Pratap Bhanu Mehta, writing for The Indian Times, looks at Naipaul’s The Masque of Africa and is not impressed.
V.S. Naipaul’s vast corpus has been characterised by several distinctive features: the luminosity of his prose; the ability to go beyond the surface currents of history and capture something far more important but elusive; the underlying mood of cultures in crisis; the artfully presented (some might say constructed) interviews that often poignantly reveal psychological burdens and complexities of history more than historical tomes do. His own judgments can, of course, be frustrating at times: too quick, sometimes ignorant, sometimes wilfully provocative, too much at odds with the complexities he himself presents, rarely sympathetic. In fact, one of the paradoxes that mark his writing is that he is an author capable of recreating the depth of predicament like almost no one can. But that imaginative reach does not translate into an ability to sympathise. It is an interesting question whether Naipaul sees what he is able to, precisely because he does not have a trace of sympathy; as if to sympathise is to expose yourself to illusion. And if there is a psychological thread running through his oeuvre, it is a refusal to succumb to any illusion.
In many ways, Naipaul’s latest book, The Masque of Africa, is his weakest and thinnest. It is ostensibly an exploration of Africa’s original religions, their rites and practices, long subjugated by two different forces.

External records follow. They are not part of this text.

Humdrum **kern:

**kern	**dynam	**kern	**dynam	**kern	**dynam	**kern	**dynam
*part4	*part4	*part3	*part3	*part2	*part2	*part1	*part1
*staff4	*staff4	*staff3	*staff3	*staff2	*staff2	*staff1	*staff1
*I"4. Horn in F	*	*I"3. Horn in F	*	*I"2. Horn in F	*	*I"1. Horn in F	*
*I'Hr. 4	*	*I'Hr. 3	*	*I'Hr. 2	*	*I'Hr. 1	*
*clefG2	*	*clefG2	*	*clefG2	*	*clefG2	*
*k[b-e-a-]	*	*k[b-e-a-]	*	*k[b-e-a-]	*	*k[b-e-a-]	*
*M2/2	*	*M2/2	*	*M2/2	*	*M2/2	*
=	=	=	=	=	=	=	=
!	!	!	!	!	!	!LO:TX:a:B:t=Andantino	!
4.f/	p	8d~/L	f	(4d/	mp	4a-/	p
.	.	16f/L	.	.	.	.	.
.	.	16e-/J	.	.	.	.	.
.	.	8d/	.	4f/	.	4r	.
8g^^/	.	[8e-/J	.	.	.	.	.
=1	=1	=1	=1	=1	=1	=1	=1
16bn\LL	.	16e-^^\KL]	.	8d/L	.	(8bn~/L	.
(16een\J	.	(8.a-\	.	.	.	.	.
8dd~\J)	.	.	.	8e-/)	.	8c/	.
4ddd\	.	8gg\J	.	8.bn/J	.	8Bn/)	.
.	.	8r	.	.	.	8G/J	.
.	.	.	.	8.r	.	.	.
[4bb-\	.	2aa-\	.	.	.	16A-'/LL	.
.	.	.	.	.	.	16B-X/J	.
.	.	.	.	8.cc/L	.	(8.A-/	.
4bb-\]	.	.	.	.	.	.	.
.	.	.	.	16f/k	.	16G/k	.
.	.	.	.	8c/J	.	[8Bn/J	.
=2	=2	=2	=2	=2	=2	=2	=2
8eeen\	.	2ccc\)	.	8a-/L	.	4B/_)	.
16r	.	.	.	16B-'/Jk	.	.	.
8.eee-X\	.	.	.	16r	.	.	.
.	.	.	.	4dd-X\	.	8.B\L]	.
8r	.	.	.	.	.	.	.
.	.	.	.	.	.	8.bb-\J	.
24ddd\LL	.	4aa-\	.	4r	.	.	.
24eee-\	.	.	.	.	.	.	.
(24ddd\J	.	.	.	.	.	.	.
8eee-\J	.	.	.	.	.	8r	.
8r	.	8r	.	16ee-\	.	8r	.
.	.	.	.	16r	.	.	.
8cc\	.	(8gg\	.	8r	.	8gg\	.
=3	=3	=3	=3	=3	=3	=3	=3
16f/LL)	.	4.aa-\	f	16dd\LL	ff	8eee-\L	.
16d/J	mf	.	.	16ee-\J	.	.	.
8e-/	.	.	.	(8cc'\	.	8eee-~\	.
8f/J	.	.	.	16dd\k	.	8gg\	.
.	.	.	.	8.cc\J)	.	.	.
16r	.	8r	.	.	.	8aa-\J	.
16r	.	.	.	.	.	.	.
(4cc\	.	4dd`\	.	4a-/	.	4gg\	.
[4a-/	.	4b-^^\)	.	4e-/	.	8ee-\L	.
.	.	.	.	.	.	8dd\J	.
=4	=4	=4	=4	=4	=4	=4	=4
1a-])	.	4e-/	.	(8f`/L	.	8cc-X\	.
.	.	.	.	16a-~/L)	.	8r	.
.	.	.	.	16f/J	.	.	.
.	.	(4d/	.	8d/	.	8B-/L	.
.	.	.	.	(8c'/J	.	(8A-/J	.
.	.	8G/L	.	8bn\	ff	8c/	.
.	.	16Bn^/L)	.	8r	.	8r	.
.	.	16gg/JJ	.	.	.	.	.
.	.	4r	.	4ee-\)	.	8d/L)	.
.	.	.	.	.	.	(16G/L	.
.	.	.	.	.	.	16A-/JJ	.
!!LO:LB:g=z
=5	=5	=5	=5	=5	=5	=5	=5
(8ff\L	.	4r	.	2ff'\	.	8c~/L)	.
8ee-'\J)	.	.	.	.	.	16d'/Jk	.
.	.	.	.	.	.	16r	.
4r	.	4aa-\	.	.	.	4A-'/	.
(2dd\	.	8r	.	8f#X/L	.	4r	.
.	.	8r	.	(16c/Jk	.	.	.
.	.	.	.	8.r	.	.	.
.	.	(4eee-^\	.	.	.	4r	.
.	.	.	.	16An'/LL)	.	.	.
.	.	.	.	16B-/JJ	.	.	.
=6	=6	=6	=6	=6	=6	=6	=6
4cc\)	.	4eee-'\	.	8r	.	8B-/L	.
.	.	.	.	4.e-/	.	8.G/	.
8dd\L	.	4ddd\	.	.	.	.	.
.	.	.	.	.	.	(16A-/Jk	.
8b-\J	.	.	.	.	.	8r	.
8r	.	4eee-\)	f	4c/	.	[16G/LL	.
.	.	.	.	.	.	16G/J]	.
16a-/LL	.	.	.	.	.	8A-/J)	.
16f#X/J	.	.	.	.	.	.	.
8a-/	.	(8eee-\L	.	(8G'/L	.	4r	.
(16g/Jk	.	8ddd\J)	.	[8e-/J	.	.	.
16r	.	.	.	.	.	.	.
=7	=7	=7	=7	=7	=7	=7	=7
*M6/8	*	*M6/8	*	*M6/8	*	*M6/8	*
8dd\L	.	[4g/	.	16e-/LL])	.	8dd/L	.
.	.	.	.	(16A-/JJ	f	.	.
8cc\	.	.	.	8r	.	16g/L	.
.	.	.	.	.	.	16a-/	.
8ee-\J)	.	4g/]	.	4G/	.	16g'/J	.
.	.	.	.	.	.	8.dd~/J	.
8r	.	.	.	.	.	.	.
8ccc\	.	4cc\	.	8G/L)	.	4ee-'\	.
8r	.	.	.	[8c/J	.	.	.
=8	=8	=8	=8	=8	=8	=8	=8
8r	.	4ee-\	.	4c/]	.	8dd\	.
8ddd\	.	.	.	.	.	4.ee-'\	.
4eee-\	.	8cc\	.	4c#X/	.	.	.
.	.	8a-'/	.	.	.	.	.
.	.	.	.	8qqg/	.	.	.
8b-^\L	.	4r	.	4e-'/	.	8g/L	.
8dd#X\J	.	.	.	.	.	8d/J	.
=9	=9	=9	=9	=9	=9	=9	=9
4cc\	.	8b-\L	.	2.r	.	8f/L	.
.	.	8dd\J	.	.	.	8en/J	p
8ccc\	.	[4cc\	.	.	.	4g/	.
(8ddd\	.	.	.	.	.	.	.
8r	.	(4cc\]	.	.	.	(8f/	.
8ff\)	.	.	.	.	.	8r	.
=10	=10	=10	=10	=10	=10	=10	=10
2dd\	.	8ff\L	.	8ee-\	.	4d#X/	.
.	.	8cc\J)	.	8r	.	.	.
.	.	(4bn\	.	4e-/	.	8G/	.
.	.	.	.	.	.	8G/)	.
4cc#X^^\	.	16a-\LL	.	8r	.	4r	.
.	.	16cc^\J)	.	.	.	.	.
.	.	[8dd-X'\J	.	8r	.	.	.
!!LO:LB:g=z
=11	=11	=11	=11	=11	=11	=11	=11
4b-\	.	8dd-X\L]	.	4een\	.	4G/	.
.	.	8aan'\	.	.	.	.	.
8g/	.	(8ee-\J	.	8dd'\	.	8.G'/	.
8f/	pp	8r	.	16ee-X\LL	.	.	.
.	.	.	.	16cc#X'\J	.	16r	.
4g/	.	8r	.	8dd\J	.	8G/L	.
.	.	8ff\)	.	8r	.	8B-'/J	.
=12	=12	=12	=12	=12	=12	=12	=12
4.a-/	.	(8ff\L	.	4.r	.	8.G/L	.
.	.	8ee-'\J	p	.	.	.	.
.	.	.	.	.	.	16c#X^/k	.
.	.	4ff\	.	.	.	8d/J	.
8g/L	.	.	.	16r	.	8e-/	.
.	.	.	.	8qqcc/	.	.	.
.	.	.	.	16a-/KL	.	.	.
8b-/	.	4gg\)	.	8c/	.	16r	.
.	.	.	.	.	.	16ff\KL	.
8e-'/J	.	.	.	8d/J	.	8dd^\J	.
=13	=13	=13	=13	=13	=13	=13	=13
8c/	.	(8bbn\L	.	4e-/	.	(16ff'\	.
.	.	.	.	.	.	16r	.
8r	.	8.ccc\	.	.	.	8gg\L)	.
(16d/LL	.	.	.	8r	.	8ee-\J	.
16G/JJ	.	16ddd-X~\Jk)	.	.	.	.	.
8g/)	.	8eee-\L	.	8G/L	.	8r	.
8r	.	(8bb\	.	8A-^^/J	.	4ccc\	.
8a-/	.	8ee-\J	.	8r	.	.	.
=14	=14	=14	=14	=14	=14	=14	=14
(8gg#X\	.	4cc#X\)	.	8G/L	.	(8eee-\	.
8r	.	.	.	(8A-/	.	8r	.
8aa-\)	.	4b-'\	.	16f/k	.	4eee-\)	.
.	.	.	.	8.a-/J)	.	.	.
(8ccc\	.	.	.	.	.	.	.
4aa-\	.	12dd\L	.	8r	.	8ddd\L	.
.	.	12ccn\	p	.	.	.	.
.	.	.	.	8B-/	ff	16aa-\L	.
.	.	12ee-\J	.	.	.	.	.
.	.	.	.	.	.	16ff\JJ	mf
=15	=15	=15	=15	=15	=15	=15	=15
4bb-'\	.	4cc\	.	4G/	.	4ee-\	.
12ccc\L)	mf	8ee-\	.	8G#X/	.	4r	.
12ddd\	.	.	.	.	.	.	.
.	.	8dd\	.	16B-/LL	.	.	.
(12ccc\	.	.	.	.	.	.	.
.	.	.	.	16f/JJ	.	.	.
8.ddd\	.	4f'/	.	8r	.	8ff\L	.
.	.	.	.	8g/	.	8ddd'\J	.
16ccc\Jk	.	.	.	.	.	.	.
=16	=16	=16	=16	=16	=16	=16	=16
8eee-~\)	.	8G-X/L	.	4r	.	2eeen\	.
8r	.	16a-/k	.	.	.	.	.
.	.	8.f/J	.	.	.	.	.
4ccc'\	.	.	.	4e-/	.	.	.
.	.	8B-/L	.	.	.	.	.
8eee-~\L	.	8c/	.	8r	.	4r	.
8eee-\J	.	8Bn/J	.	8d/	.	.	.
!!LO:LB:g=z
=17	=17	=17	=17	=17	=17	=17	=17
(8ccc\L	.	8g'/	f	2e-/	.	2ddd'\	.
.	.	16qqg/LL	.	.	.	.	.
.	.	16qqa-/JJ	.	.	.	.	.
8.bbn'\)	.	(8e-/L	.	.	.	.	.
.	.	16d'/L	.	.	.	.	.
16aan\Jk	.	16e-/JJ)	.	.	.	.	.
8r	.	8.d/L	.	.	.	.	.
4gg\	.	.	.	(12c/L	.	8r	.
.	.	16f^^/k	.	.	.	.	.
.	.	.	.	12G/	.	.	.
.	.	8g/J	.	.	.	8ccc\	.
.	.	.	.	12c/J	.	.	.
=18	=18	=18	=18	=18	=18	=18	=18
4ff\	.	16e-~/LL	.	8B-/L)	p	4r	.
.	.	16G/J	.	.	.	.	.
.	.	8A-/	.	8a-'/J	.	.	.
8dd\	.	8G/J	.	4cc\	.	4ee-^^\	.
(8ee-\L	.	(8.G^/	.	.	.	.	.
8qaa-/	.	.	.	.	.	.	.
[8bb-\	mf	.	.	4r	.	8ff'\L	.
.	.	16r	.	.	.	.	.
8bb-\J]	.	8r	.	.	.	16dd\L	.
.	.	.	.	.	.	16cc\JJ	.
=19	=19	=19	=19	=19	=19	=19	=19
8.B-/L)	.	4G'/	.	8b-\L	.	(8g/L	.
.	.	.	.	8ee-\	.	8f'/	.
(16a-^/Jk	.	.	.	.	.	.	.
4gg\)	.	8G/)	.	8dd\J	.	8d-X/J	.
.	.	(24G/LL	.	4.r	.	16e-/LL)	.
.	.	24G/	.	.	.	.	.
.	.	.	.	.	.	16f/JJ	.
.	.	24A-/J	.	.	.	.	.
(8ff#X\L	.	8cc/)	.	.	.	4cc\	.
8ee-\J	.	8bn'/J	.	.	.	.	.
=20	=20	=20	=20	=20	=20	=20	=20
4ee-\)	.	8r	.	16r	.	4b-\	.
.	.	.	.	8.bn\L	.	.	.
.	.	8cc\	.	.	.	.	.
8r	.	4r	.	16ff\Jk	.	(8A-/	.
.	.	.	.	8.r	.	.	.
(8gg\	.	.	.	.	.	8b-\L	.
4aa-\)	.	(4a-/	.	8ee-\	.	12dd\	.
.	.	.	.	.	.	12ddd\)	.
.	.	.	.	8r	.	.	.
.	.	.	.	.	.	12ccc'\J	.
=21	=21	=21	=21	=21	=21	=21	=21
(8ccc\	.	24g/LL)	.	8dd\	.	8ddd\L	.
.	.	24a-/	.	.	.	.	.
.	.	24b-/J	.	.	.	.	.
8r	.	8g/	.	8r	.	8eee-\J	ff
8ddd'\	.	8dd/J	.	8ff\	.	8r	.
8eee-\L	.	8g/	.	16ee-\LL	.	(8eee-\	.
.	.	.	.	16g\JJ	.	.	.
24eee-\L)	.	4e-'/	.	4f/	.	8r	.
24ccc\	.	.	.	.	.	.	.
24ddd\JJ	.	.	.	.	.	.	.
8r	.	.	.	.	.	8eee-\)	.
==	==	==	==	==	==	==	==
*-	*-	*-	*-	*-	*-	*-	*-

On the one hand, there is modernity, with its masks of rationalism and enlightenment that delegitimises the enchanted world of rites and spirits, totems and sacrifices. On the other hand, there is the pressure of the great world religions, Islam and Christianity, that also bring, as Max Weber had described, their own forms of rationalisation and disenchantment, by sidelining a chaotic world of traditional religion through systematic theology. The book is, at one level, about this process in Africa — its deep fragility and inability to entirely colonise the “original” religion.
The Masque of Africa begins with Naipaul’s recollections of Uganda in the late Sixties, and then meanders through an assortment of countries from Nigeria to South Africa, charting through anecdotes the persistence and revival of traditional religion in Africa. Much of the book is preoccupied with a range of often chilling rituals, and you often wonder quite what the point is. Here and there, and particularly in an opening reference to Paradise Lost, there are hints that Naipaul is after a theodicy, or more precisely an anti-theodicy. The rationalism of the advanced religions, in some ways, abridges the complexity, violence and contingent character of most of life experience. It is not just the pressures of identity that lead Africans to a re-engagement with complex practices like witchcraft, diviners, ritual sacrifice of body parts, etc; it is that these rituals re-enact the messy process of history. Rationalism, in its secular or religious variant, denies chance, but more importantly the blood and gore that make us who we are. Naipaul’s foray into traditional religion is to make the blood and gore up front and central.
This could have been a powerful book, except that it is too lazy in its execution. Here, he makes no intellectual effort to engage with or weave in the history of the subject he is writing about. It is almost as if, like a colonial adventurer, he wants to discover these rites unmediated by any prior thinking. There is an almost naive quest to reach what he calls beginnings, as if observing a rite can take you into a primordial world, as if you do not need the intellectual labour to understand what exactly is going on when someone claims that a ritual sacrifice of body parts can tap into some source of energy. In short, the anthropology is thin.
There are some Naipaulian virtues still on display. The physical descriptions, expressed in his short, precise and clear sentences, are often quite powerful; they encompass the environment as well as an assortment of macabre and often violent rites. There are one or two moments of interesting psychological self-presentation. Early on in the book, a friend of his in Uganda, Susan, explains coping with a traumatic and violent history: “It is a case of being aware that there are so many influences vying for my being. I become a melting pot of experiences. I have many parts coming into one another rather than being one holistic whole.” Or, the very last paragraph, where Naipaul quotes from Rian Malan’s book on South Africa, My Traitor’s Heart, “I think you will know what I mean if I tell you that love is worth nothing until it has been tested by its own defeat.” Naipaul’s gloss on this is equally pithy, but far more enigmatic. He takes this as an elliptical way of saying “that after apartheid a resolution is not really possible until the people who wish to impose themselves on Africa violate some essential part of their being”. But such moments that provoke thought are rare in this book.
There have been other powerful meditations on the theme of violence, religion and sacrifice — ranging from René Girard to, more recently, Roberto Calasso’s The Ruin of Kasch. There is no obligation on Naipaul to engage in a scholarly sense with these kinds of meditations. But this lack of engagement vividly drives home a question: What exactly is Naipaul trying to do? Has he become one of his own tragic characters, where the virtuosity remains, but the substance is thinning?